ASSIGNED TASK A
How would you translate this sentence from the credit facility text into Spanish: "The full amount of the Term Loan Facility was borrowed by us on February 3, 2014."
ASSIGNED TASK B
Could you return everything in the credit facility text from "Senior Unsecured Term" down to "1.81% per annum.", copied word for word?

TEXT PASSAGE

::::

At July 31, 2014, we had no outstanding borrowings under the Credit Facility and had outstanding letters of credit of approximately $94.7 million. As part of the Shapell acquisition, we borrowed $370.0 million under the Credit Facility on February 3, 2014, all of which was repaid as of July 31, 2014.
Under the terms of the Credit Facility, we are not permitted to allow our maximum leverage ratio (as defined in the Credit Facility) to exceed 1.75 to 1.00 and are required to maintain a tangible net worth (as defined in the Credit Facility) of no less
than approximately $2.50 billion. Under the terms of the Credit Facility, at July 31, 2014, our leverage ratio was approximately 0.77 and our tangible net worth was approximately $3.75 billion. Based upon the minimum tangible net worth requirement at July 31, 2014, our ability to repurchase our common stock was limited to approximately $1.76 billion.
Senior Unsecured Term Loan
On February 3, 2014, we entered into a 5-year senior, $485.0 million, unsecured term loan facility (the “Term Loan Facility”) with ten banks. The full amount of the Term Loan Facility was borrowed by us on February 3, 2014. We may select interest rates for the Term Loan Facility equal to (i) LIBOR plus an applicable margin, (ii) the base rate (which is defined as the greatest of (a) SunTrust Bank’s prime rate, (b) the federal funds effective rate plus 0.5% and (c) one-month LIBOR plus 1%) plus an applicable margin or (iii) the federal funds / Euro rate (which is defined as the greater of (a) the sum of the federal funds effective rate plus an applicable margin plus 0.25% and (b) one-month LIBOR), with the applicable margin, in each case, based on our leverage ratio. At July 31, 2014, the interest rate on the Term Loan Facility was 1.81% per annum.

::::

Records from a data collection
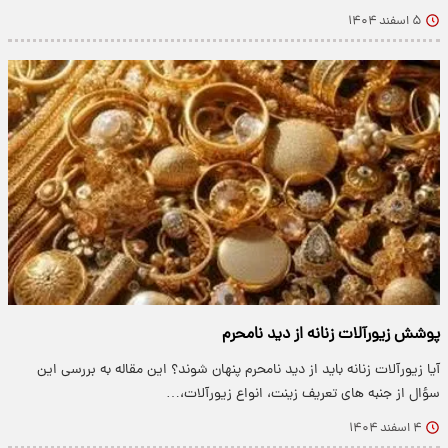
۵ اسفند ۱۴۰۴
پوشش زیورآلات زنانه از دید نامحرم
آیا زیورآلات زنانه باید از دید نامحرم پنهان شوند؟ این مقاله به بررسی این
سؤال از جنبه های تعریف زینت، انواع زیورآلات،…
۴ اسفند ۱۴۰۴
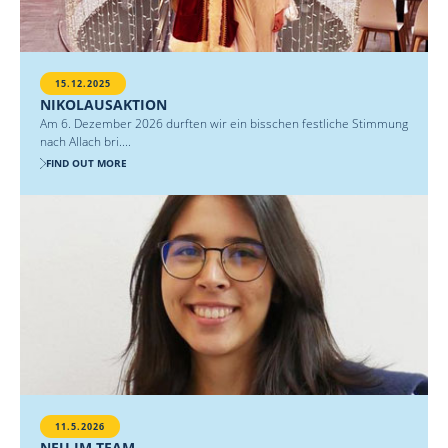
15.12.2025
NIKOLAUSAKTION
Am 6. Dezember 2026 durften wir ein bisschen festliche Stimmung
nach Allach bri....
FIND OUT MORE
11.5.2026
NEU IM TEAM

::::

WRITTEN SOLUTION A
El monto total de la Línea de Préstamo a Plazo fue tomado en préstamo por nosotros el 3 de febrero de 2014.

WRITTEN SOLUTION B
Senior Unsecured Term Loan
On February 3, 2014, we entered into a 5-year senior, $485.0 million, unsecured term loan facility (the “Term Loan Facility”) with ten banks. The full amount of the Term Loan Facility was borrowed by us on February 3, 2014. We may select interest rates for the Term Loan Facility equal to (i) LIBOR plus an applicable margin, (ii) the base rate (which is defined as the greatest of (a) SunTrust Bank’s prime rate, (b) the federal funds effective rate plus 0.5% and (c) one-month LIBOR plus 1%) plus an applicable margin or (iii) the federal funds / Euro rate (which is defined as the greater of (a) the sum of the federal funds effective rate plus an applicable margin plus 0.25% and (b) one-month LIBOR), with the applicable margin, in each case, based on our leverage ratio. At July 31, 2014, the interest rate on the Term Loan Facility was 1.81% per annum.